Top of EXERCISE MATERIALS

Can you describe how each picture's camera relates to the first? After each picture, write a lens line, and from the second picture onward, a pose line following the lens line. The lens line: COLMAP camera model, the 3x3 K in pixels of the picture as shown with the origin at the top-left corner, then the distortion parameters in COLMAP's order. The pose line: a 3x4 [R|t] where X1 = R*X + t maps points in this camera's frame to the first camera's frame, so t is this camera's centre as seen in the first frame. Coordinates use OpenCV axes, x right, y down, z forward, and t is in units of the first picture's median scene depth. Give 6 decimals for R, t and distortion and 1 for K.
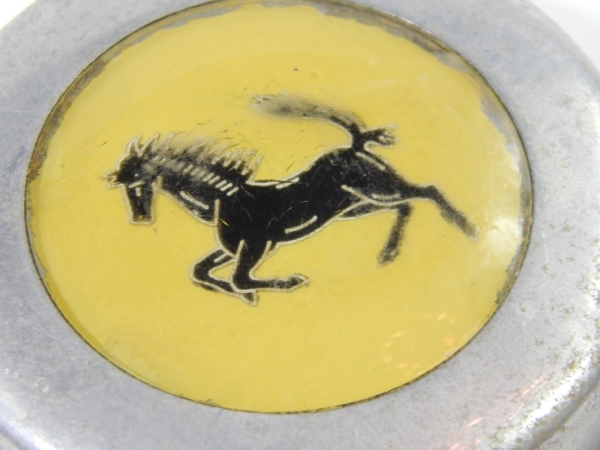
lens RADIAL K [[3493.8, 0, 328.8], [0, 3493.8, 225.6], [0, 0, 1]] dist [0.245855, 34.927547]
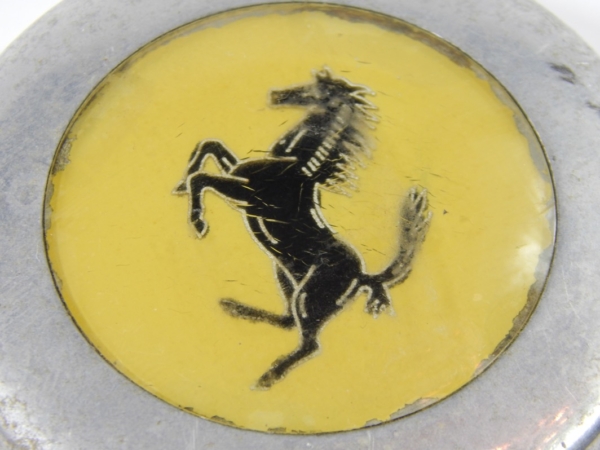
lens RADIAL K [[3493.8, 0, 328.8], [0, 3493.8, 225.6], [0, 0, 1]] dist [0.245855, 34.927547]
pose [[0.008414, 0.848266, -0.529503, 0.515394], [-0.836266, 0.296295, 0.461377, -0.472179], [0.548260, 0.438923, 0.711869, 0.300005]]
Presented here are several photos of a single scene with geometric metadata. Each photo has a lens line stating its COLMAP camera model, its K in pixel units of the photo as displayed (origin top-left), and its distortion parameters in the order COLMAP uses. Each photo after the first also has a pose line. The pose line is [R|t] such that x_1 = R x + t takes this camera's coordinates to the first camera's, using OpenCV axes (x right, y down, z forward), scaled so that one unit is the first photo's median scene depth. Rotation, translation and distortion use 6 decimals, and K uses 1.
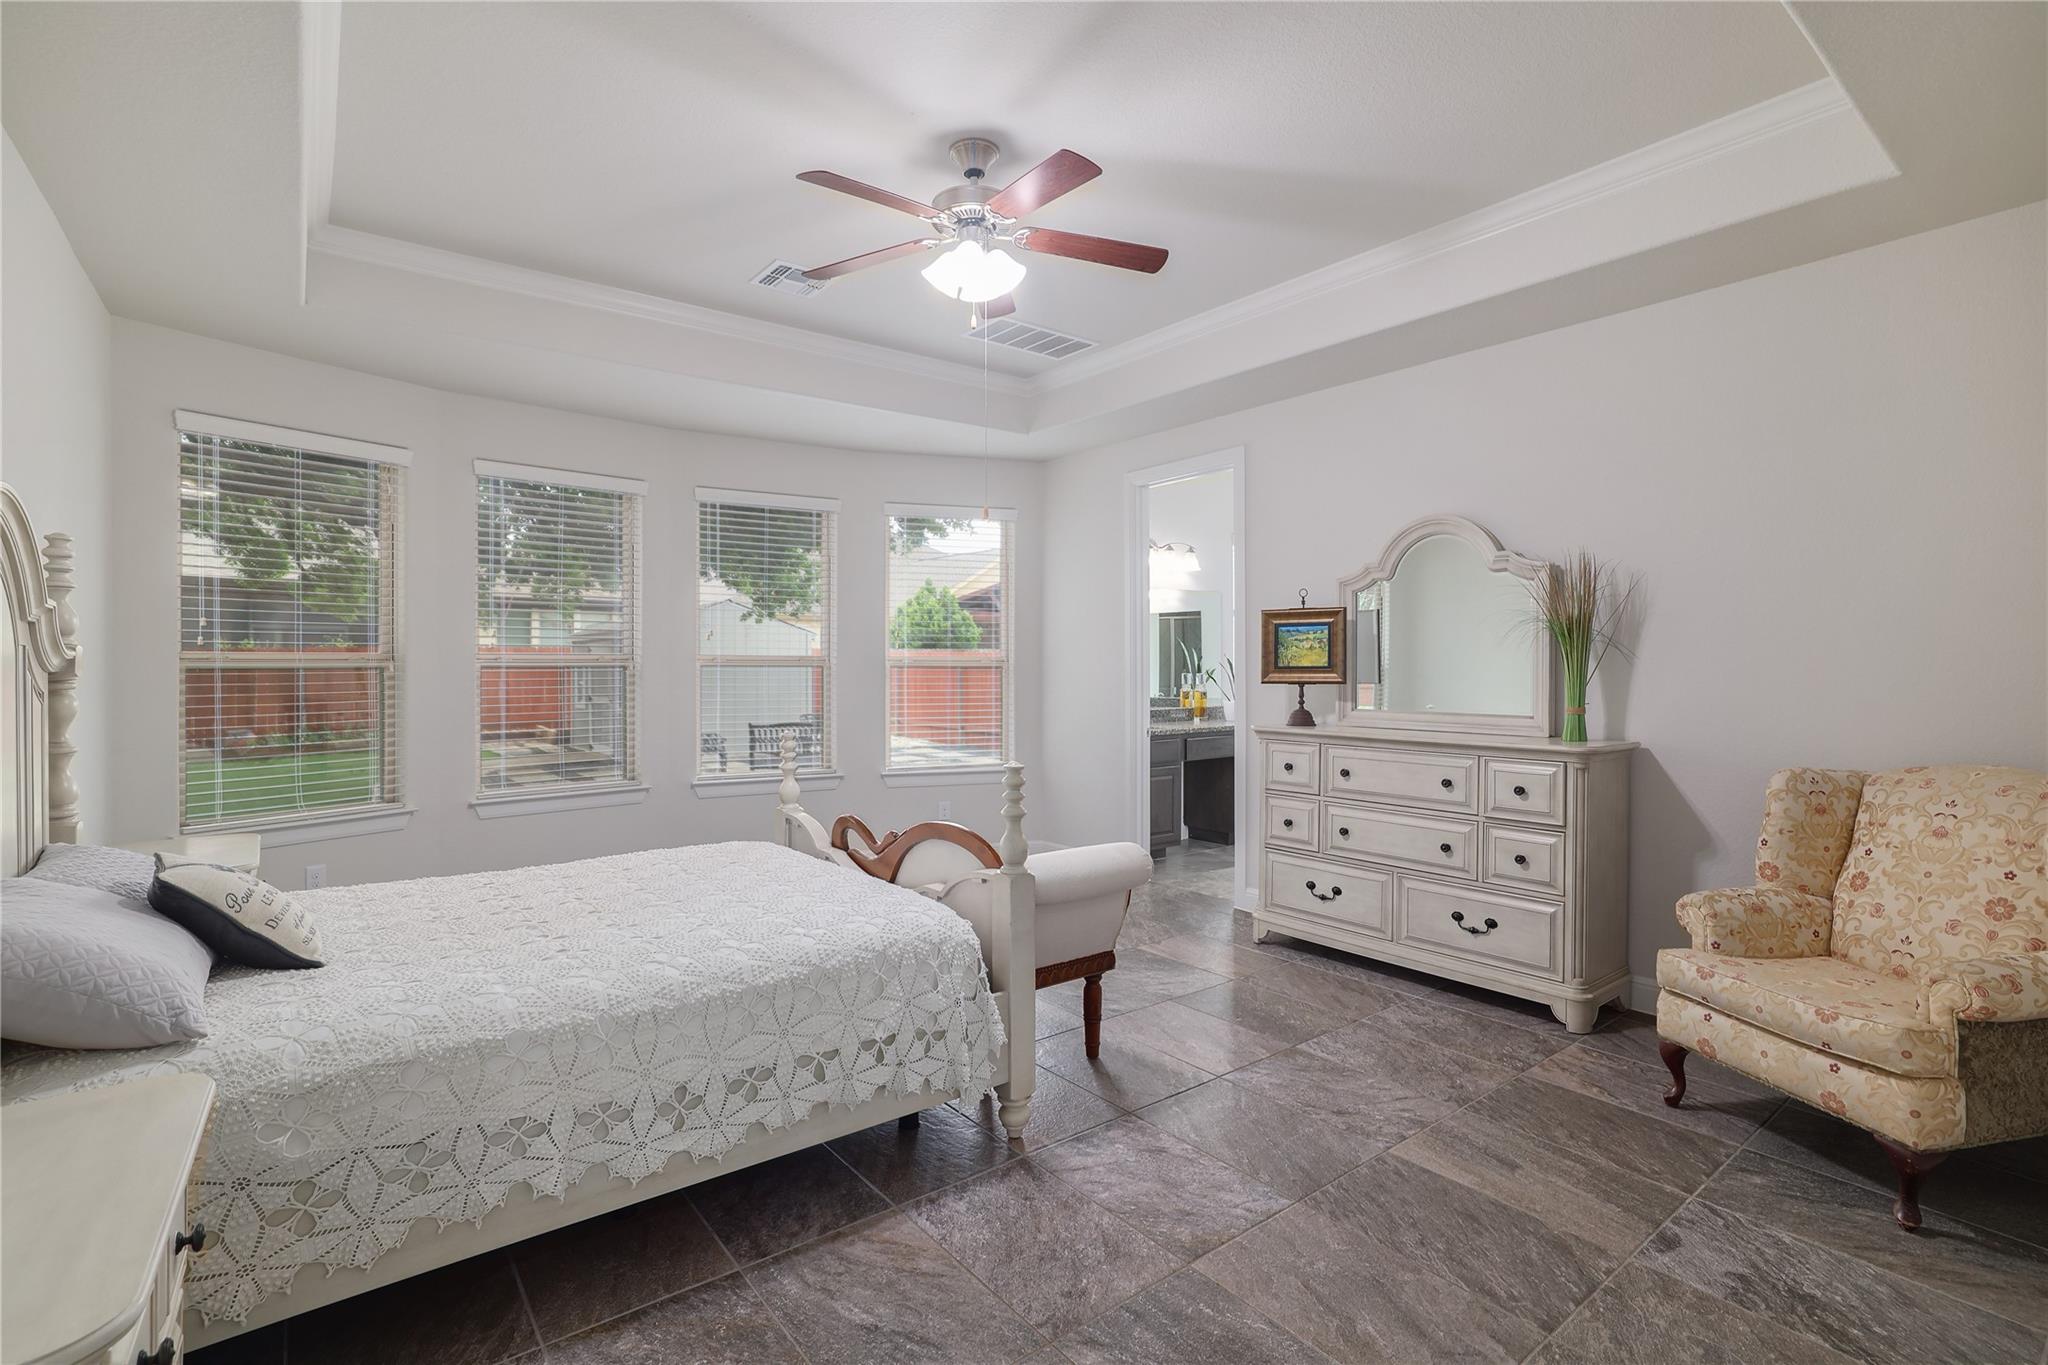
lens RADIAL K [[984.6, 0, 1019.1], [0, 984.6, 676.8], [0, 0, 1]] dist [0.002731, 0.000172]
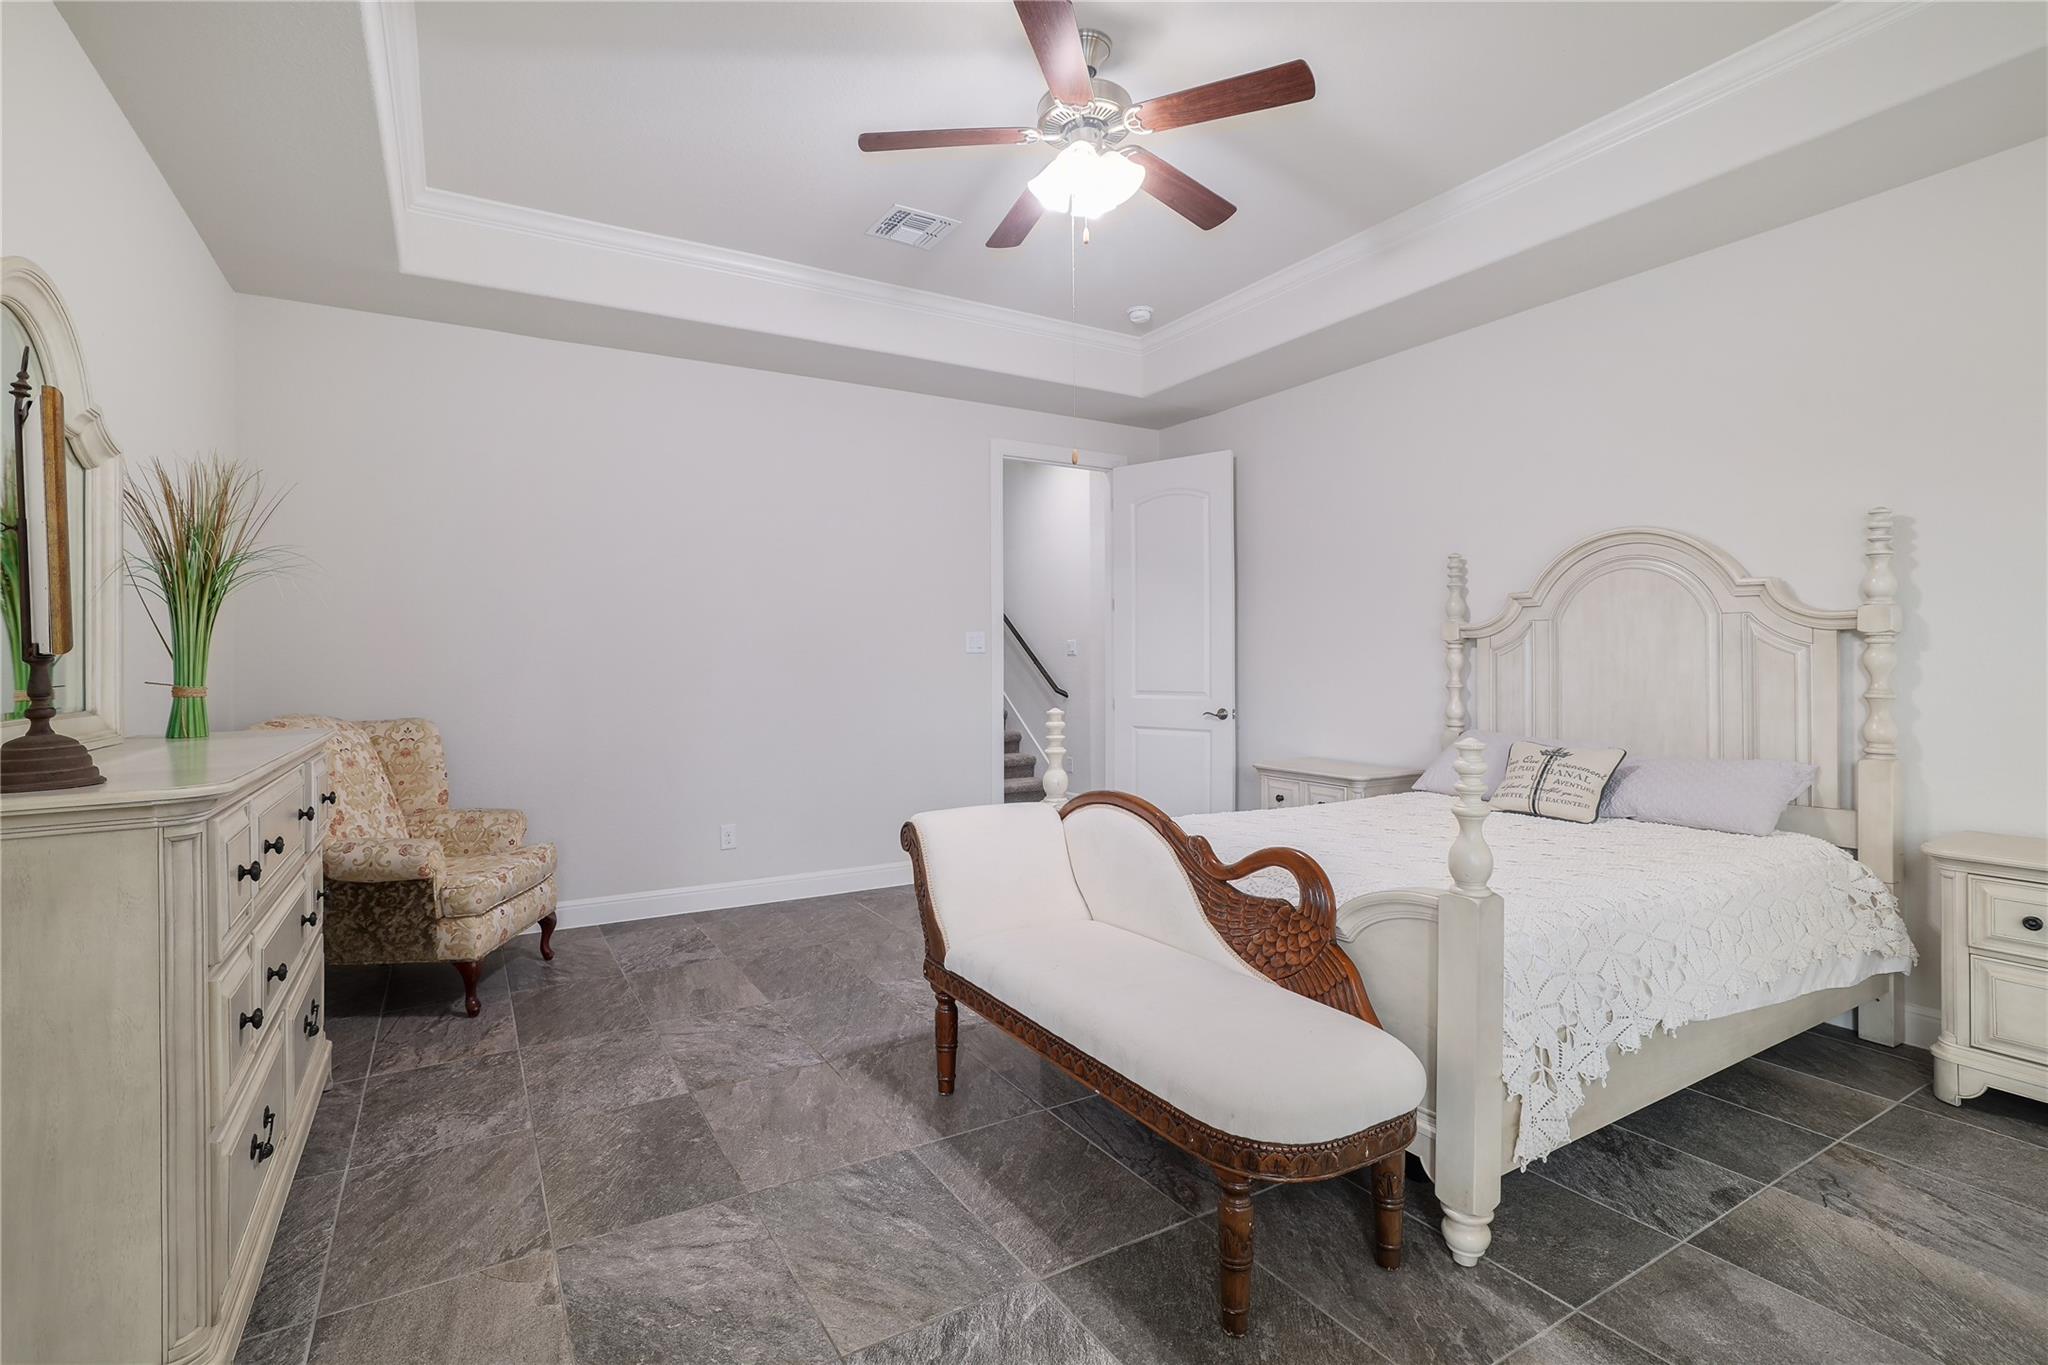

Bottom of EXERCISE MATERIALS

Rewrite every line in the records above as a numbered list, skipping blank lines. Leave the pictures out of your answer.

1. Can you describe how each picture's camera relates to the first? After each picture, write a lens line, and from the second picture onward, a pose line following the lens line. The lens line: COLMAP camera model, the 3x3 K in pixels of the picture as shown with the origin at the top-left corner, then the distortion parameters in COLMAP's order. The pose line: a 3x4 [R|t] where X1 = R*X + t maps points in this camera's frame to the first camera's frame, so t is this camera's centre as seen in the first frame. Coordinates use OpenCV axes, x right, y down, z forward, and t is in units of the first picture's median scene depth. Give 6 decimals for R, t and distortion and 1 for K.
2. lens RADIAL K [[3493.8, 0, 328.8], [0, 3493.8, 225.6], [0, 0, 1]] dist [0.245855, 34.927547]
3. lens RADIAL K [[3493.8, 0, 328.8], [0, 3493.8, 225.6], [0, 0, 1]] dist [0.245855, 34.927547]
4. pose [[0.008414, 0.848266, -0.529503, 0.515394], [-0.836266, 0.296295, 0.461377, -0.472179], [0.548260, 0.438923, 0.711869, 0.300005]]
5. Presented here are several photos of a single scene with geometric metadata. Each photo has a lens line stating its COLMAP camera model, its K in pixel units of the photo as displayed (origin top-left), and its distortion parameters in the order COLMAP uses. Each photo after the first also has a pose line. The pose line is [R|t] such that x_1 = R x + t takes this camera's coordinates to the first camera's, using OpenCV axes (x right, y down, z forward), scaled so that one unit is the first photo's median scene depth. Rotation, translation and distortion use 6 decimals, and K uses 1.
6. lens RADIAL K [[984.6, 0, 1019.1], [0, 984.6, 676.8], [0, 0, 1]] dist [0.002731, 0.000172]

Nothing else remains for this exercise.